One of my teen writers was talking to me about a book she was reading this past week. In the space of three sentences, she had diagnosed why the writer’s technique was working and – even more importantly ― applied what he had done to her own work. I couldn’t have been more thrilled if I’d suggested it myself.
Writers need to read in much the same way that fish need to swim and birds need to fly. We’re luckier than artists who have to find a hospitable museum in which to stand at an easel and copy master works. All we need to study the beauty and utility of great phrasing, technical transformations and moments of the sublime is to buy or borrow a book.

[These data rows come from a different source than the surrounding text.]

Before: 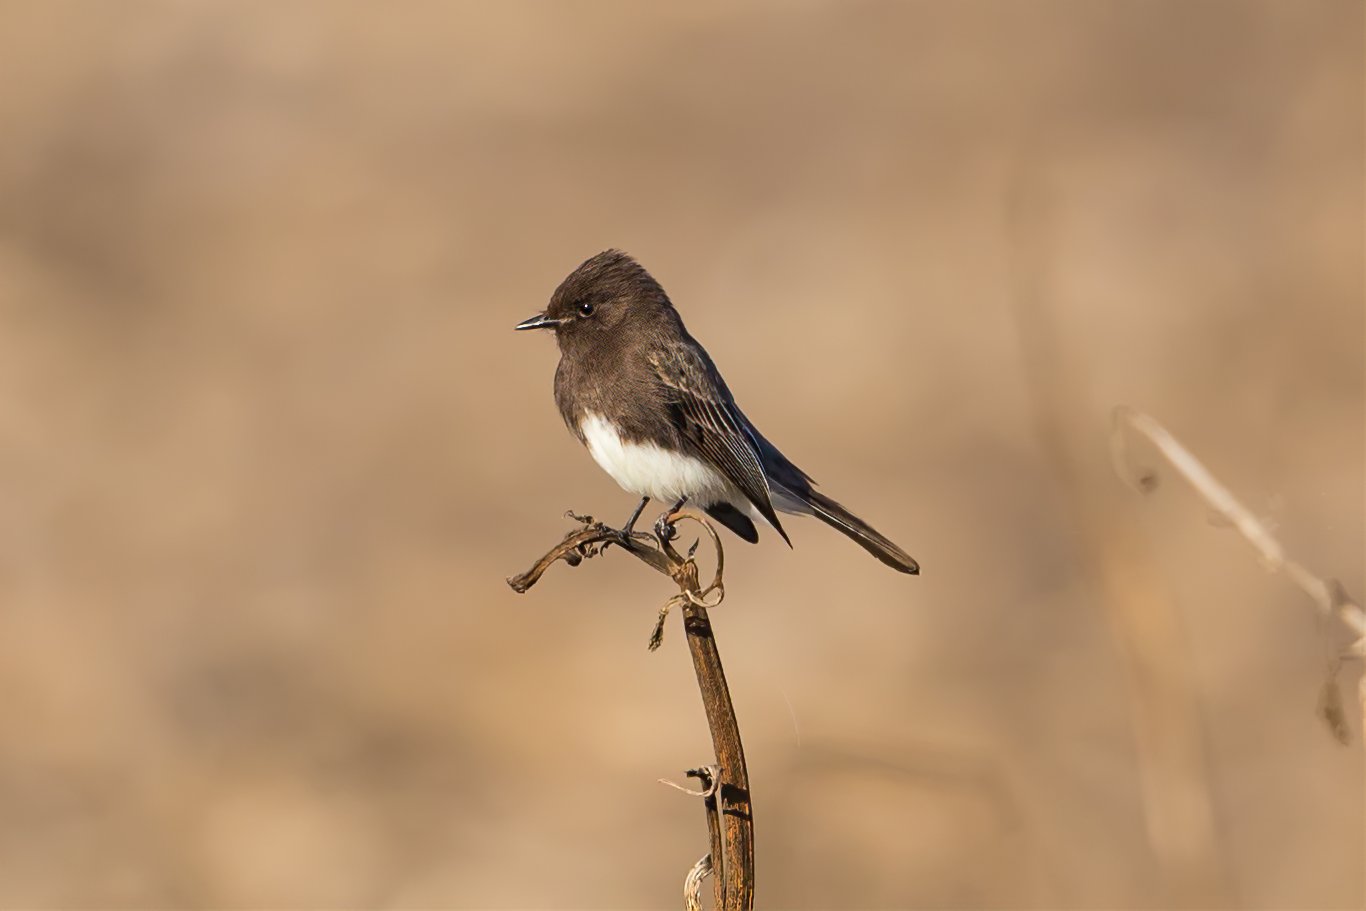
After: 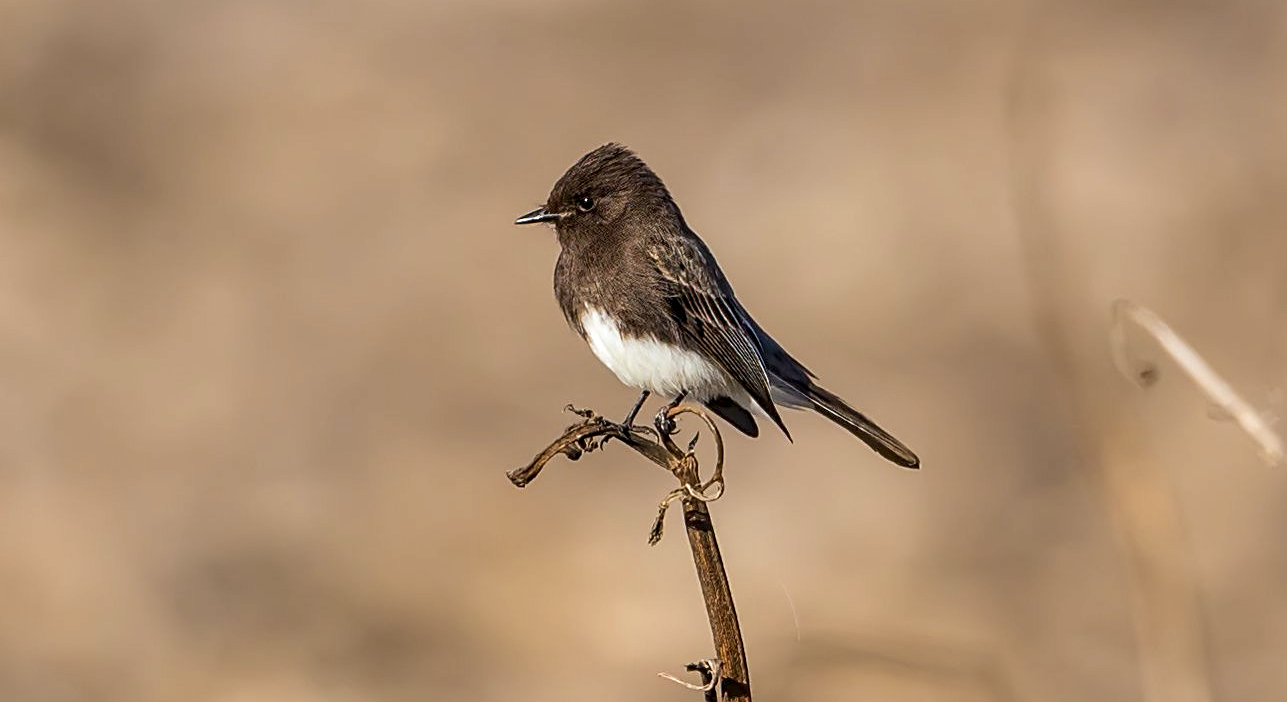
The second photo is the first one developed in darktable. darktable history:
crop and rotate: angle 0.03°, top 11.643%, right 5.651%, bottom 11.189%
local contrast: highlights 61%, detail 143%, midtone range 0.428
white balance: red 0.98, blue 1.034
sharpen: on, module defaults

In my novel classes, I often ask my students to read passages of writing that have stunned me. One thing I’ve noticed, having taught the class several times now, is that I never get tired of the way these pieces are constructed, of the skill and deceptive ease the writer used to craft them. It’s a joy to analyze them in class, but an even greater joy simply to read them, over and over again. Great writing never palls on us. I can re-read Fitzgerald’s description of Gatsby’s blue garden a thousand times, and always find something to celebrate. Or admire how skillfully Jennifer Weiner introduces us to her character of Maggie in In Her Shoes.
But that’s chick-lit, I hear someone saying, as they turn up their noses. Sure it is. I firmly believe writers should read widely, without prejudice. Without snobbery. I’m as well versed in the classics as the next writer, and better versed than most (pun intended) in poetry. And certainly I read acclaimed award-winners, too – literary fiction of rare and elusive beauty. There’s a Man Booker nominee on my bed stand right now. But there’s great stuff in chick-lit and mysteries, in mainstream fiction and even – be prepared to gasp ― in historical romances. Moments when the author reached, and her reach exceeded her grasp. (Points if you know what poem that’s misquoted from.)
I often suggest that writers buy a copy of Francine Prose’s marvelous Reading Like a Writer, which is chock-full of the type of writing snippets that I bring to class, rich in writing technique and moments that take our breath away. It’s a great first step to begin to understand how to read like a writer. But the other way ― and here the great Stephen King agrees with me ― is simply to read everything that crosses your path. King says: “If you want to be a writer, you must do two things above all others: read a lot and write a lot. There’s no way around these two things that I’m aware of, no shortcut.”
We’re writers because we love reading, because we grew up reading, and because, as adults, we still read. It’s the wellspring of inspiration for us all, the reason why we’re willing to grapple with the words and fight that niggling fear of the blank page. And, as it should be, it’s our reward for a day of writing well.